Begin DOCUMENT SEGMENT

As I have often noted before, the past is a vastly more complicated and more human place than the watered down history textbooks would have us believe. Yes, complicated and curious, and not nearly as bigoted as those who foment pop culture would think. Kipling might have been more right than he’s been given credit for in the late 20th century when he wrote, “…But there is neither East nor West, Border, nor Breed, nor Birth, When two strong men stand face to face, though they come from the ends of the earth!”
A pair of men from 1840s Texas – the time of the Republic of Texas illustrates this point obliquely, although I don’t have any evidence that they ever met face to face. They possibly might have – Texas was a small place then – and practically everyone knew each other.
Late in October of 1837, a Comanche war party descended on a small farm near modern-day Schulenburg, Texas, owned by a recent arrival in Texas, one James Lyons, who worked the farm with the aid of his wife, four sons, a married daughter and her husband. The youngest son was Warren, then about eleven or twelve years old. James Lyons and Warren were milking cows in the early morning when the Comanches came; the other family members hastily barred the windows and doors and escaped harm. But the raiders killed and scalped James, snatched Warren and half a dozen horses and vanished with the boy and livestock into the vast hunting grounds to the north and west. His mother never gave up hope for her son, although the other members of the family sorrowfully resigned themselves that he was gone – since all efforts at locating and ransoming him were unsuccessful.
Warren was spotted several times over the next ten years, first by another captive who was later ransomed – he was at least thirteen or fourteen by then, and had already made his preference plain. He was, she said, in and out of the camp where she was held – participating in raids, although probably not as a full-fledged warrior, but rather as an auxiliary, minding the horses. An Indian agent met with a camp of Yamparika Apache on the upper Washita in 1846, and tried to convince Warren to return with him. But Warren did not want to return, apparently believing that the rest of his family had also been killed. The next year, a party of surveyors working near present-day Mason encountered a band of Comanche whom they were certain were about to kill them all. But one of the warriors was Warren, who overheard the surveyors discussing their apprehensions and told them they weren’t in danger. They would be let go the next day. The surveyors – one of whom was an acquaintance of Warren Lyons’ mother – tried to convince him to come with them. Again – he refused to leave the Comanche. But the next year, a party of Comanche came to either Fredericksburg or to San Antonio to do some peaceful trading. The story varies in several sources. Since this occurred during the period of a truce brokered by John Meusebach on behalf of the German settlers in the Hill Country, the Fredericksburg version sounds likelier – but San Antonio was a larger and more cosmopolitan place, the economic hub of the region and not on the edge of the far frontier at the time. By coincidence, two neighbors of the Lyon family were there, recognized Warren, and approached him, pleading that he should return – at least, visit his mother. The third time was the charm, apparently – even though he claimed that he had two wives among the Comanche and did not wish to leave them. But the friend of his mother presented him with a pair of fine red blankets, and Warren gave each wife a blanket, telling them that he would return.

End DOCUMENT SEGMENT

**PROBLEM SET**.
1. List every person named in the Warren Lyons account.
2. Using the Warren Lyons account, decide whether each statement holds: (a) Warren was about eleven or twelve when he was taken. (b) The Comanche raiders also killed James Lyons's wife. (c) In 1846 Warren agreed to go back with the Indian agent.
3. Resume the Warren Lyons account after its final sentence.

Begin RECORD EXTRACTS

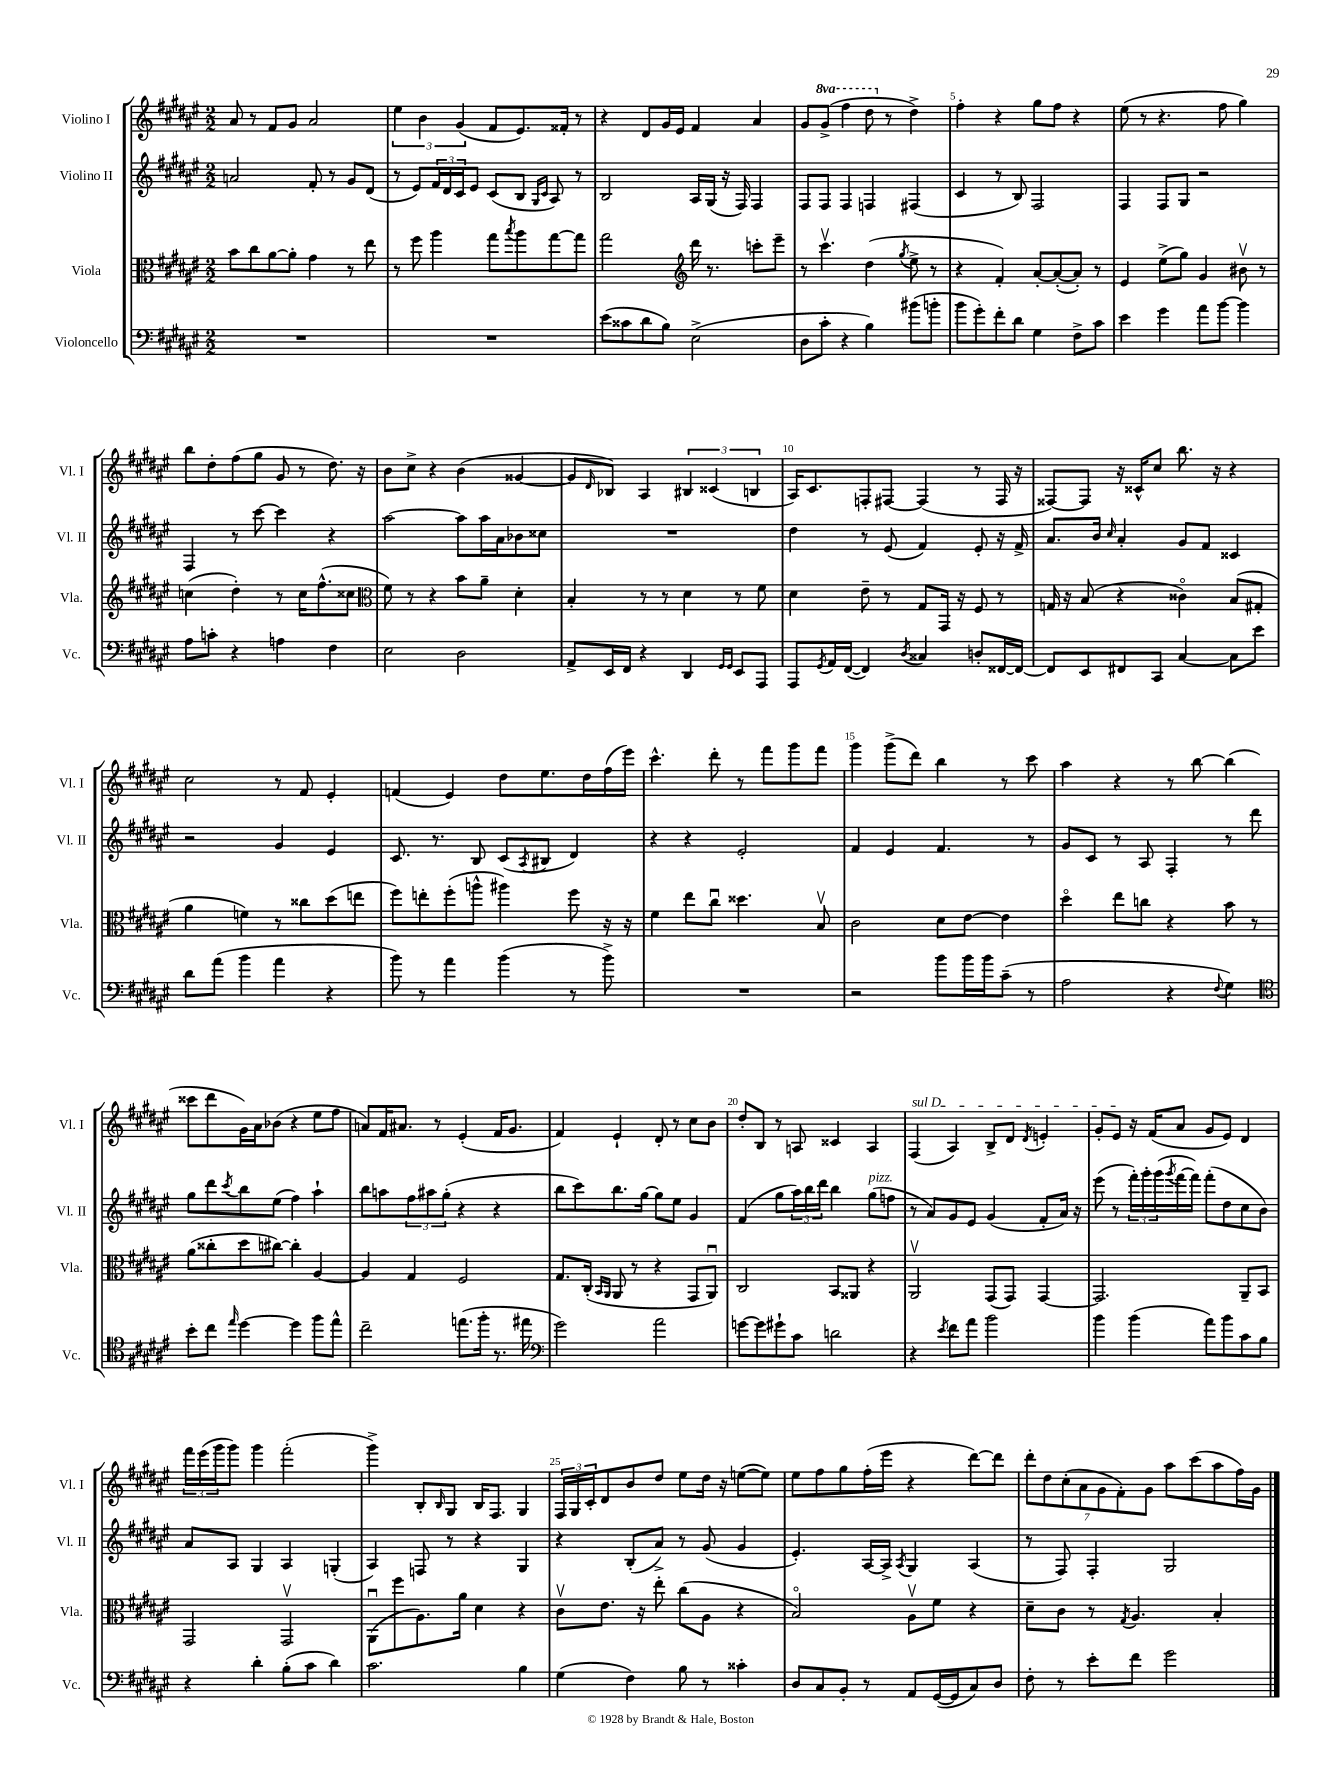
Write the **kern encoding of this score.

**kern	**kern	**kern	**kern
*part4	*part3	*part2	*part1
*staff4	*staff3	*staff2	*staff1
*I"Violoncello	*I"Viola	*I"Violino II	*I"Violino I
*I'Vc.	*I'Vla.	*I'Vl. II	*I'Vl. I
*clefF4	*clefC3	*clefG2	*clefG2
*k[f#c#g#d#a#e#]	*k[f#c#g#d#a#e#]	*k[f#c#g#d#a#e#]	*k[f#c#g#d#a#e#]
*M2/2	*M2/2	*M2/2	*M2/2
=1	=1	=1	=1
1r	8b\L	2an/	8a#/
.	8cc#\	.	8r
.	[8a#\	.	8f#/L
.	8a#'\J]	.	8g#/J
.	4g#\	8f#'/	2a#/
.	.	8r	.
.	8r	8g#/L	.
.	8ee#\	(8d#/J	.
=2	=2	=2	=2
1r	8r	8r	6ee#\
.	8ff#\	8e#/L)	.
.	.	.	6b\
.	4aa#\	24f#/L	.
.	.	24d#/	.
.	.	24c#/J	(6g#/
.	.	8e#/J	.
.	8gg#\L	(8c#/L	8f#/L
.	8qbb/	.	.
.	8aa#\	8B/J	8.e#/)
.	.	16qqG#/LL	.
.	.	16qqc#/JJ	.
.	[8gg#\	8A#/)	.
.	.	.	16f##X'/Jk
.	8gg#\J]	8r	8r
=3	=3	=3	=3
(8e#\L	2gg#\	2B/	4r
8c##X\	.	.	.
8d#\	.	.	8d#/L
8B\J)	.	.	16g#/L
.	.	.	16e#/JJ
*	*clefG2	*	*
(2E#^\	16ddd#\	16A#/LL	4f#/
.	8.r	(16G#/JJ	.
.	.	16r	.
.	.	16F#/)	.
.	8cccn'\L	4F#/	4a#/
.	8eee#~\J	.	.
=4	=4	=4	=4
8D#\L	8r	8F#/L	8g#/L
*	*	*	*8va
8c#'\J	4.ccc#v\	8F#/J	(8gg#^/J
4r	.	4F#/	4fff#\
4B\)	(4dd#\	4Fn/	8ddd#\
*	*	*	*X8va
.	.	.	8r
.	8qgg#/	.	.
(8b#X\L	8ee#^\	(4F#X/	4dd#^\)
8bn'\J	8r	.	.
=5	=5	=5	=5
8b\L	4r	4c#/	4ff#'\
8g#'\)	.	.	.
8f#'\	4f#'/)	8r	4r
8d#\J	.	8B/)	.
4G#\	[8a#'/L	2F#/	8gg#\L
.	(8a#'/_	.	8ff#\J
8F#^\L	8a#'/J])	.	4r
8c#\J	8r	.	.
=6	=6	=6	=6
4e#\	4e#/	4F#/	(8ee#\
.	.	.	8r
4g#\	(8ee#^\L	8F#/L	4.r
.	8gg#\J)	8G#/J	.
8a#\L	4g#/	2r	.
[8b\J	.	.	8ff#\
4b\]	8b#Xv\	.	4gg#\)
.	8r	.	.
!!LO:LB:g=z
=7	=7	=7	=7
8A#\L	(4ccn\	4F#/	8bb\L
8cn'\J	.	.	8dd#'\
4r	4dd#'\)	8r	(8ff#\
.	.	[8ccc#\	8gg#\J
4An\	8r	4ccc#\]	8g#/
.	16cc\KL	.	8r
.	(8.ff#^^\	.	.
4F#\	.	4r	8.dd#\)
.	8cc##X\J	.	.
.	.	.	16r
=8	=8	=8	=8
*	*clefC3	*	*
2E#\	8f#\)	[2aa#\	8b\L
.	8r	.	8cc#^\J
.	4r	.	4r
2D#\	8b\L	8aa#\L]	(4b\
.	8a#~\J	16aa#\L	.
.	.	16a#\J	.
.	4d#'\	8b-X\	[4g##X/
.	.	8cc##X\J	.
=9	=9	=9	=9
8AA#^/L	4B'/	1r	8g##/L]
.	.	.	16qqd#/
16EE#/L	.	.	8B-X/J)
16FF#/JJ	.	.	.
4r	8r	.	4A#/
.	8r	.	.
4DD#/	4d#\	.	6B#X/
.	.	.	(6c##X/
16qqGG#/LL	.	.	.
16qqGG#/JJ	.	.	.
8EE#/L	8r	.	.
.	.	.	6Bn/
8AAA#/J	8f#\	.	.
=10	=10	=10	=10
8AAA#/L	4d#\	4dd#\	16A#/KL)
.	.	.	8.c#/
8qGG#/	.	.	.
16AA#/L	.	.	.
([16FF#/JJ	.	.	.
4FF#/])	8e#~\	8r	8Fn'/
.	8r	(8e#/	[8F#X/J
8qD#/	.	.	.
4C##X/	8G#/L	4f#/)	(4F#/]
.	16GG#/Jk	.	.
.	16r	.	.
8Dn'/L	8F#/	8e#'/	8r
[16FF##X/L	8r	16r	16F#/
16FF##/JJ_	.	16f#^/	16r
=11	=11	=11	=11
8FF##/L]	16Gn/	8.a#/L	[8F##X/L)
.	16r	.	.
8EE#/	(8B/	.	8F##/J]
.	.	16b/Jk	.
.	.	16qqcc#/	.
8FF#X/	4r	4a#'/	16r
.	.	.	16c##X^^/KL
8CC#/J	.	.	8cc#/J
[4C#/	4c##X\)	8g#/L	8.bb\
.	.	8f#/J	.
.	.	.	16r
8C#\L]	(8B/L	4c##X/	4r
8e#\J	8G#X'/J	.	.
!!LO:LB:g=z
=12	=12	=12	=12
8d#\L	4a#\	2r	2cc#\
(8a#\J	.	.	.
4b\	4fn\)	.	.
4a#\	8r	4g#/	8r
.	8cc##X\L	.	8f#/
4r	(8dd#\	4e#/	4e#'/
.	8een\J	.	.
=13	=13	=13	=13
8b\)	8ff#\L)	8.c#/	(4fn/
8r	8een'\	.	.
.	.	8.r	.
4a#\	(8ff#'\	.	4e#/)
.	8aan^^\J	8B/	.
(4b\	4aa#X\)	(8c#/L	8dd#\L
.	.	8qA#/	.
.	.	8B#X/J	8.ee#\
8r	8ff#\	4d#/)	.
.	.	.	16dd#\L
8b^\)	16r	.	(16ff#\
.	16r	.	16eee#\JJ)
=14	=14	=14	=14
1r	4f#\	4r	4.ccc#^^\
.	8ee#\L	4r	.
.	8cc#u\J	.	8ddd#'\
.	4.dd##X\	2e#'/	8r
.	.	.	8fff#\L
.	.	.	8ggg#\
.	8Bv/	.	8fff#\J
=15	=15	=15	=15
2r	2c#\	4f#/	4ggg#\
.	.	4e#/	(8ggg#^\L
.	.	.	8ddd#\J)
8b\L	8d#\L	4.f#/	4bb\
16b\L	[8e#\J	.	.
16b\J	.	.	.
(8c#~\J	4e#\]	.	8r
8r	.	8r	8ccc#\
=16	=16	=16	=16
2A#\	4dd#\	8g#/L	4aa#\
.	.	8c#/J	.
.	8ee#\L	8r	4r
.	8ccn\J	8A#/	.
4r	4r	4F#'/	8r
.	.	.	[8bb\
8qqF#/	.	.	.
4G#\)	8b\	8r	(4bb\]
.	8r	8ddd#\	.
!!LO:LB:g=z
=17	=17	=17	=17
*clefC4	*	*	*
8b'\L	(8a#\L	8gg#\L	8ccc##X\L
8cc#\J	8cc##X'\	8ddd#\	8ddd#\
16qqee#/	.	8qccc#/	.
[4dd#\	8dd#\	8bb\	16g#\L)
.	.	.	16a#\J
.	[8cc#X\J)	(8ee#\J	(8b-X\J
4dd#\]	4cc#'\]	4ff#\)	4r
8ff#\L	[4A#/	4aa#`\	8ee#\L
8ee#^^\J	.	.	8ff#\J
=18	=18	=18	=18
2cc#~\	4A#/]	8bb\L	8an/L)
.	.	8aan\	16f#/K
.	.	.	8.a#X/J
.	4G#/	12ff#\	.
.	.	12aa#X\	.
.	.	.	8r
.	.	(12gg#'\J	.
(8.een\L	2F#/	4r	(4e#'/
16ff#'\Jk	.	.	.
8.r	.	4r	16f#/KL
.	.	.	8.g#/J
16ee#X\	.	.	.
=19	=19	=19	=19
*clefF4	*	*	*
2g#\)	8.G#/L	8bb\L	4f#/)
.	.	8ccc#\)	.
.	(16C#'/Jk	.	.
.	16qqBB/LL	.	.
.	16qqAA#/JJ	.	.
.	8AA#/	8.bb\	4e#`/
.	8r	.	.
.	.	[16gg#\Jk	.
2a#\	4r	8gg#\L]	8d#'/
.	.	8ee#\J	8r
.	8GG#/L	4g#/	8cc#\L
.	8AA#u/J)	.	8b\J
=20	=20	=20	=20
[8gn\L	2C#/	(4f#/	8dd#'/L
8g\]	.	.	8B/J
8g#X`\	.	8gg#\L	8r
8c#\J	.	24aa#\L)	8An/
.	.	24bb\	.
.	.	24ddd#\JJ	.
2dn\	8BB/L	4bb\	4c##X/
.	8AA##X/J	.	.
!	!	!LO:TX:a:i:t=pizz.	!
.	4r	(8gg#\L	4A/
.	.	8ffn\J	.
=21	=21	=21	=21
!	!	!	!LO:TX:a:i:t=sul D
4r	2AA#v/	8r	(4F#/
.	.	8a#/L)	.
8qe#/	.	.	.
8f#\L	.	8g#/	4A#/)
8a#\J	.	8e#/J	.
2b\	(8GG#/L	(4g#/	8B^/L
.	8GG#/J)	.	8d#/J
.	.	.	8qd#/
.	[4GG#/	8f#'/L	4en'/
.	.	16a#/Jk)	.
.	.	16r	.
=22	=22	=22	=22
4b\	2.GG#/]	(8eee#\	8g#'/L
.	.	8r	8e#/J
(4b\	.	24fff#'\LL)	16r
.	.	24ggg#'\	.
.	.	.	(16f#/KL
.	.	(24ggg#\	.
.	.	8qggg#/	.
.	.	[16fff#\	8a#/J
.	.	16fff#\JJ])	.
8a#\L)	.	(8fff#'\L	8g#/L
8b\	.	8dd#\	8e#/J)
8c#\	8AA#~/L	8cc#\	4d#/
8B\J	8BB/J	8b\J)	.
!!LO:LB:g=z
=23	=23	=23	=23
4r	2GG#/	8a#/L	24fff#\LL
.	.	.	(24eee#\
.	.	.	24ggg#\J
.	.	8A#/J	8ggg#\J)
4d#'\	.	4G#/	4ggg#\
(8B'\L	2GG#v/	4A#/	(2fff#'\
8c#\J	.	.	.
4d#\)	.	(4Gn'/	.
=24	=24	=24	=24
2.c#\	(8AA#u\L	4A#/)	4ggg#^\)
.	8ff#\	.	.
.	8.A#\)	8Fn/	8B'/L
.	.	.	16qqB/
.	.	8r	8G#/J
.	16a#\Jk	.	.
.	4d#\	4r	16B/KL
.	.	.	8.F#/J
4B\	4r	4G#/	4G#/
=25	=25	=25	=25
(4G#\	8c#v\L	4r	24F#/LL
.	.	.	24G#/
.	.	.	24c#'/J
.	8.e#\J	.	8d#/
4F#\)	.	(8B'/L	8b/
.	16r	.	.
.	8ee#'\	8a#^/J)	8dd#/J
8B\	(8cc#\L	8r	8ee#\L
8r	8A#\J	(8g#/	16dd#\Jk
.	.	.	16r
4c##X'\	4r	4g#/	([8een\L
.	.	.	8ee\J])
=26	=26	=26	=26
8D#/L	2B/)	4.e#'/)	8ee#\L
8C#/	.	.	8ff#\
8BB'/J	.	.	8gg#\
8r	.	[16A#/LL	(16ff#'\L
.	.	16A#^/JJ]	16eee#\JJ
.	.	8qA#/	.
8AA#/L	8A#v\L	4G#/	4r
([16GG#/L	8f#\J	.	.
16GG#/J]	.	.	.
8C#/)	4r	(4A#/	[8ddd#\L)
8D#/J	.	.	8ddd#\J]
=27	=27	=27	=27
8F#'\	8d#~\L	8r	14ddd#'\L
.	.	.	14dd#\
8r	8c#\J	8F#/)	.
.	.	.	(14cc#'\
.	.	.	14a#\
8e#'\L	8r	4F#'/	.
.	.	.	14g#\
.	.	.	14f#'\)
.	8qG#/	.	.
8f#\J	4.A#/	.	.
.	.	.	14g#\J
2g#\	.	2G#/	8aa#\L
.	.	.	(8ccc#\
.	4B'/	.	8aa#\
.	.	.	16ff#\L)
.	.	.	16g#\JJ
==	==	==	==
*-	*-	*-	*-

End RECORD EXTRACTS

**OUTPUTS IN ORDER**.
1. Kipling, James Lyons, Warren Lyons, John Meusebach

2.
(a) Yes: "The youngest son was Warren, then about eleven or twelve years old."
(b) No: "the other family members hastily barred the windows and doors and escaped harm."
(c) No: "But Warren did not want to return, apparently believing that the rest of his family had also been killed."

3.
If he did, the stay was brief, for upon returning to the Lyons farmstead, Warren was overcome with emotion on seeing his mother again, although she did not at first recognize him. His family and the little community which had grown up nearby – now called Lyonville – welcomed him back, joyful and generous.
One of his older brothers convinced him to stay in the white world, by talking him into serving as a Ranger, in the contentious borderlands between Texas and Mexico. Doubtless this served two purposes by allowing him to fight another party than the Comanche who had lately been his comrades, and to provide a substitute for the free-roving and untrammeled life he had become accustomed to. Some time later, though, Warren was in a Ranger company led by Edward Burleson and did participate in a bitter skirmish against the Comanche, so hard-fought that the Rangers were certain they were about to be overrun. No, said Warren – who had been listening to the Comanche warriors shouting to each other – the Comanche were giving it up, and withdrawing. Relieved, the Rangers packed up their dead and wounded. Doubtless, having gotten this out of his system, Warren Lyons resigned from the Rangers, and settled down in Johnson County. He married one Lucy Boatwright in 1848, raised a family of children and prospered quietly, although he did retain certain eccentricities of behavior – as in preferring moccasins to boots when it came to a fight, during his Ranger service. Warren Lyons died at a relatively young age in 1870.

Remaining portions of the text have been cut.